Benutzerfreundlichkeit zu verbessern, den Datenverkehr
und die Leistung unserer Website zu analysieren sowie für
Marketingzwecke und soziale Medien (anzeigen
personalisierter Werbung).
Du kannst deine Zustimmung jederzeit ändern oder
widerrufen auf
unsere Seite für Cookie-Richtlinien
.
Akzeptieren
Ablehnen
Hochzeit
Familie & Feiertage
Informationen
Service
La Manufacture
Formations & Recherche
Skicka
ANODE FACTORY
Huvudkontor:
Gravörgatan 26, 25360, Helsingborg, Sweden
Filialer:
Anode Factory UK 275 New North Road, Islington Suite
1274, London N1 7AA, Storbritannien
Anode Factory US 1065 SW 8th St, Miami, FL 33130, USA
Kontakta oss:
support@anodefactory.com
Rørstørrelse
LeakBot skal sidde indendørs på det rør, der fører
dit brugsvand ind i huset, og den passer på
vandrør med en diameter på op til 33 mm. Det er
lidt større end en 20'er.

...

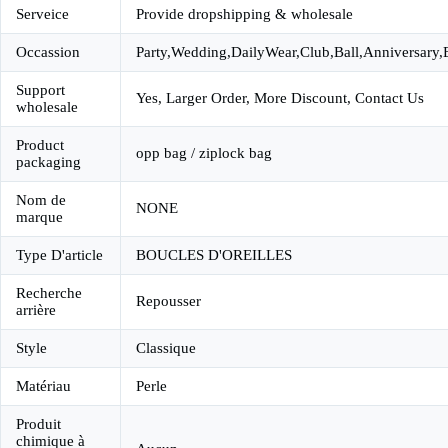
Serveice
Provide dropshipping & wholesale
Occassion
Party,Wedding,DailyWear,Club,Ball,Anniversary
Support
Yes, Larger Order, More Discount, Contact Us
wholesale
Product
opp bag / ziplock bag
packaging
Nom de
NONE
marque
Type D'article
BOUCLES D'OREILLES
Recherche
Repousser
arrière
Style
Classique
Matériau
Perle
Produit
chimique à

- [Exercise details]: Update the lines of the entries from the one containing "Benutzerfreundlichkeit zu verbessern, den" through the one containing "lidt større end en 20'er.", both included, by putting "Verweigern" in place of "Ablehnen". Reproduce only those lines, with everything else left as it stands.

- [Answer to the exercise]:
Benutzerfreundlichkeit zu verbessern, den Datenverkehr
und die Leistung unserer Website zu analysieren sowie für
Marketingzwecke und soziale Medien (anzeigen
personalisierter Werbung).
Du kannst deine Zustimmung jederzeit ändern oder
widerrufen auf
unsere Seite für Cookie-Richtlinien
.
Akzeptieren
Verweigern
Hochzeit
Familie & Feiertage
Informationen
Service
La Manufacture
Formations & Recherche
Skicka
ANODE FACTORY
Huvudkontor:
Gravörgatan 26, 25360, Helsingborg, Sweden
Filialer:
Anode Factory UK 275 New North Road, Islington Suite
1274, London N1 7AA, Storbritannien
Anode Factory US 1065 SW 8th St, Miami, FL 33130, USA
Kontakta oss:
support@anodefactory.com
Rørstørrelse
LeakBot skal sidde indendørs på det rør, der fører
dit brugsvand ind i huset, og den passer på
vandrør med en diameter på op til 33 mm. Det er
lidt større end en 20'er.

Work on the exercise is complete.